> _Exercises to complete_:
A: Answer these questions using the text on library work for people with dyslexia, marking each answer as its question is marked:
(i) When did the county libraries hold conferences for library personnel?
(ii) In which county was a special model for county-wide cooperation launched?
(iii) Who has the right to borrow any talking book?
B: Summarize the text on library work for people with dyslexia in two sentences.
C: Continue the text on library work for people with dyslexia from its last sentence.

> _Source extract_:
'''

In the spring of 1996 the county libraries held conferences for library personnel with information about reading and writing difficulties and about what libraries could do. Libraries also were urged to buy moore talking books and especially talking books for reading training, with the text read two or three times in different speed. In the county of Sörmland a special model for county-wide cooperation was launched. A network for cooperation consisting of representatives from the county library, schools at different levels, the Social security office, the unemployment agency and others, was formed. One group worked with children, one with adults with dyslexia. The agencies could cooperate to change attitudes towards dyslectics, inform each other about their own work, arrange conferences together for their own personnel and for the general public. They also decided to set their own goals with regard to dyslexia.. The network initiaded local networks in the municipalities in the county of Sörmland, working in the same way to get better cooperation between schools, libraries and other institutions deeling with dyslectics.

For the libraries the most important thing is to inform schools of library media for dyslectics. Everybody with a reading problem has the right to borrow any talking book for studies or pleasure reading. Then there is also a special kind of talking book for reading training. The book is read in normal speed and in low speed so that you should listen and follow the lines in the book while you listen. These books have been produced by the Swedish Library of Talking Books and Braille since the 1980ies but still many teachers don’t know about them.

'''

> _Data excerpts_:
'''

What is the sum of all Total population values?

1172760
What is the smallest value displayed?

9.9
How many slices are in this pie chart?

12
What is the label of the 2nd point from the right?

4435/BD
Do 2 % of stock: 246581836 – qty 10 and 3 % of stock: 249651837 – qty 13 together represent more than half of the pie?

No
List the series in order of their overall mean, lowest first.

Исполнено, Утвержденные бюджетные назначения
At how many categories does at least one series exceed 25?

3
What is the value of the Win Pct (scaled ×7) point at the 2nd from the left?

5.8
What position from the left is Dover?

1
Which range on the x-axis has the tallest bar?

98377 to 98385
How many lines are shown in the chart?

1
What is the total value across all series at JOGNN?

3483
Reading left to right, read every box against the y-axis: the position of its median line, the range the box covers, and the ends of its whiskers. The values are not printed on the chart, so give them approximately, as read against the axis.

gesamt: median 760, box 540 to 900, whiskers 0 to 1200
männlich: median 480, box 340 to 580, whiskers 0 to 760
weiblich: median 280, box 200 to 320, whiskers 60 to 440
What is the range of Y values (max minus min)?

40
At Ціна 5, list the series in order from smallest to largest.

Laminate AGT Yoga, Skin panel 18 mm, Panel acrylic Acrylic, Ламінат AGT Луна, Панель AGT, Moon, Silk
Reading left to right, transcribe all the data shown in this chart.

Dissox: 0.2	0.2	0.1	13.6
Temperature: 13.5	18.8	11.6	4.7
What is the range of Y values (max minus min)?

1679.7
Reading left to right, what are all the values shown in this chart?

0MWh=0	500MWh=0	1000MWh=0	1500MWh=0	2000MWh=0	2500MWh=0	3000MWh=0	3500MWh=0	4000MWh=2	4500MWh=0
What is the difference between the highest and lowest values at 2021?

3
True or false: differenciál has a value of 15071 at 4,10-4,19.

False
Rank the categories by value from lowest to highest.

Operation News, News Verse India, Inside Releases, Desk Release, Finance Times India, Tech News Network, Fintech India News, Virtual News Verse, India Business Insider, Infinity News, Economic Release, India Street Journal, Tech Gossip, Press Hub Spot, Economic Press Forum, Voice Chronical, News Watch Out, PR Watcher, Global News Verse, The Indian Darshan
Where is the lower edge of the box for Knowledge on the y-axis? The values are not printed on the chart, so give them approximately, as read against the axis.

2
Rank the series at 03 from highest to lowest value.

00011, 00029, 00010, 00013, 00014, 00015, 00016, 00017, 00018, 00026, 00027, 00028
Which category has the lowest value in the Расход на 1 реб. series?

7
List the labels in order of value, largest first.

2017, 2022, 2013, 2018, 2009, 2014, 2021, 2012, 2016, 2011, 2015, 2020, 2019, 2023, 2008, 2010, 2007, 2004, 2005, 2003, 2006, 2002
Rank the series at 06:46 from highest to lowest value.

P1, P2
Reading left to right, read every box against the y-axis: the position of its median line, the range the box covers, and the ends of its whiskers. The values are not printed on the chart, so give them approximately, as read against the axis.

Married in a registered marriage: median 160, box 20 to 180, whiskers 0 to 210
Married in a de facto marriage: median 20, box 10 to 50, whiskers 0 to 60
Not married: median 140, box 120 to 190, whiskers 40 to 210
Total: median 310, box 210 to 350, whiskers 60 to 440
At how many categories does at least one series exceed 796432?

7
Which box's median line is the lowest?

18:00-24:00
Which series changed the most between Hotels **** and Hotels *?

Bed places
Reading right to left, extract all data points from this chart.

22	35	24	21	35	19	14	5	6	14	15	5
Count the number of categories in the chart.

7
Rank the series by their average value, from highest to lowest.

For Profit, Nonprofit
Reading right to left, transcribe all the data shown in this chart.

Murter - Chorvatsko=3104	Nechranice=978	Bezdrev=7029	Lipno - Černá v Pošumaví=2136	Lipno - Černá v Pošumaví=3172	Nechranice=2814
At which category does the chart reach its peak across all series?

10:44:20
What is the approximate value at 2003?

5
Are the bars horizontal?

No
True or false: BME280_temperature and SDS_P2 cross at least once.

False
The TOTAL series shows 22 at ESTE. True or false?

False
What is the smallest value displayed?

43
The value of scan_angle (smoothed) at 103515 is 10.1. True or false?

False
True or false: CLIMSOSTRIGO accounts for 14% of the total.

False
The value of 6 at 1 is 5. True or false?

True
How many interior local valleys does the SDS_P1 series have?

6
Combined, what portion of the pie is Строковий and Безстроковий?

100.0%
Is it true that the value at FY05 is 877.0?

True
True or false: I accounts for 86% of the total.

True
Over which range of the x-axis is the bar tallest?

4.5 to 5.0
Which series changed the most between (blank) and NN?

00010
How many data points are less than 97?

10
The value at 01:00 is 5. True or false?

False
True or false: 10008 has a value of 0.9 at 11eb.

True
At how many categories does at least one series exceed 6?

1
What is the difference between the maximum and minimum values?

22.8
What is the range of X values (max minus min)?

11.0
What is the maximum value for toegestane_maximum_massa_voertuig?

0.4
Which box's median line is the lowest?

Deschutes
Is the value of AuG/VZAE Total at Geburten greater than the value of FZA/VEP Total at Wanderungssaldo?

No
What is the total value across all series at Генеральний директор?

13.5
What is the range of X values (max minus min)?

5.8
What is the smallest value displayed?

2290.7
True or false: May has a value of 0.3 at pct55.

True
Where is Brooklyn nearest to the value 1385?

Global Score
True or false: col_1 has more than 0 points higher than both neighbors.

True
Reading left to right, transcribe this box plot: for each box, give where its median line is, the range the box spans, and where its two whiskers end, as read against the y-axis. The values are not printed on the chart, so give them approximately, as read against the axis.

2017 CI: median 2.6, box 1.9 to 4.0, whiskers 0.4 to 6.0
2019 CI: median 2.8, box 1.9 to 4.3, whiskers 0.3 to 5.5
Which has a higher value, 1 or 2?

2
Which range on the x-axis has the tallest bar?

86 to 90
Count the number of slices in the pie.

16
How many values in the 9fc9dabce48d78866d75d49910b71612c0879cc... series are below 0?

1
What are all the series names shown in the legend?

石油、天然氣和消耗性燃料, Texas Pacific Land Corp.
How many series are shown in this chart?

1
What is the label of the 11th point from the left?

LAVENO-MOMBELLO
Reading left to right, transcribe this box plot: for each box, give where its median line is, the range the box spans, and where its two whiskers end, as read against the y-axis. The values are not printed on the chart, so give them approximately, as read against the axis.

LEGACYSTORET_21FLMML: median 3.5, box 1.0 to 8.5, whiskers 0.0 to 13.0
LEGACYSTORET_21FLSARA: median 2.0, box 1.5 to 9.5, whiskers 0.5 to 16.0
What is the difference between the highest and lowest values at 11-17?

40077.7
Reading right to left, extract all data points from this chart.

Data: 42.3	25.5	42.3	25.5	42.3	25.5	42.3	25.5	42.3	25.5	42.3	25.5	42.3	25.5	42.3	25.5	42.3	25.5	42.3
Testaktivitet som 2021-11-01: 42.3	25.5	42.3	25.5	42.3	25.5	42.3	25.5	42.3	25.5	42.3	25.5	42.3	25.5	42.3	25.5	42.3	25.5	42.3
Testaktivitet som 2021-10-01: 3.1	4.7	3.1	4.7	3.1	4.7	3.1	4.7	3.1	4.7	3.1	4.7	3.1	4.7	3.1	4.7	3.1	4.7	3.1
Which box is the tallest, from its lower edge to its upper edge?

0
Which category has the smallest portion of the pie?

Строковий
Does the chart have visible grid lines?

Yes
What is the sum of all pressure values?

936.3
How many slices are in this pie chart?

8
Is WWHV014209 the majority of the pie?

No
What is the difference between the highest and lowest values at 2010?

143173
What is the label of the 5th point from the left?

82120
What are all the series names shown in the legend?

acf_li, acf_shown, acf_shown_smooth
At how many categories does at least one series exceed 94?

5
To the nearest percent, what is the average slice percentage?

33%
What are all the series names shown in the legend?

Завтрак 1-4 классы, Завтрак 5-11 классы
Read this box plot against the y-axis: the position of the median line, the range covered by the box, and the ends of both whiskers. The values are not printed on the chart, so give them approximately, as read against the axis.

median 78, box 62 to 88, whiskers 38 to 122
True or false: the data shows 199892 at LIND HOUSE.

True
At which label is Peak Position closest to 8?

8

'''

> _Results_:
A:
(i) In the spring of 1996.
(ii) The county of Sörmland.
(iii) Everybody with a reading problem.

B: In 1996 county libraries held conferences on reading and writing difficulties and were urged to buy more talking books, while Sörmland set up a county-wide network of libraries, schools and other agencies, which in turn started local networks in its municipalities. For libraries, the key task is informing schools about media for dyslectics, including talking books for reading training that are read at normal and low speed and that many teachers still don't know about.

C:
In september 1996 public libraries in Sweden launched a special library week to start the campaign. There were programmes in the evenings with speakers from FMLS, teachers or researchers, for parents and everybody interested in the subject. The libraries also had exhibitions and the talking book shelves were specially marked. In some libraries parents could talk to a teacher with extra training on dyslexia about their childrens reading problems. Libraries used the week to give special attention to dyslexia and the media the libraries have for dyslectics.

Almost all Swedish public libraries have taken part in the campaign in some way. They have bought moore talking books, staged exhibitions on dyslexia, arranged programmes in the libraries, educated all library personnel in the field of dyslexia. Contacts between all kinds of schools and the libraries have been taken.

Three county libraries got project money for a book written by dyslectics about library visits: "I wasn’t stupid, was I .. " Thirteen adult dyslectics went to a library and asked for a book of their choice and checked how the library helped them. They all had very bad memories of their own school libraries were they had to borrow books they couldn’t reed. The book is full of feelings and very personal, many librarians they meet don’t understand their problems and fail to give the right help. A very useful book for librarians wanting to serve all customers well. The book was sent to all public and school libraries.

Many libraries now get new dyslectic borrowers of talking books. The persons doesn’t feel ashamed of their handicap any moore, which is fantastic. We have had examples of people coming to the library for the first time telling the librarian that they are dyslectics and have never red a novel, asking for advice where to start.

The campaign has been very successful also for the libraries, we have gotten many new borrowers, better contacts with teachers also with adult education. It is accepted to use talking books both for pleasure reading and to train reading skills. New cooperation projects between schools and libraries are started in some counties. But most important of all is that I think that the campaign has reached its goal to wash away the shame mark of the handicap dyslexia. Now it is accepted as a handicap and there are methods to train reading and writing scills for all dyslectics. The libraries have media for everybody and will continue to work together with schools and adult education centers.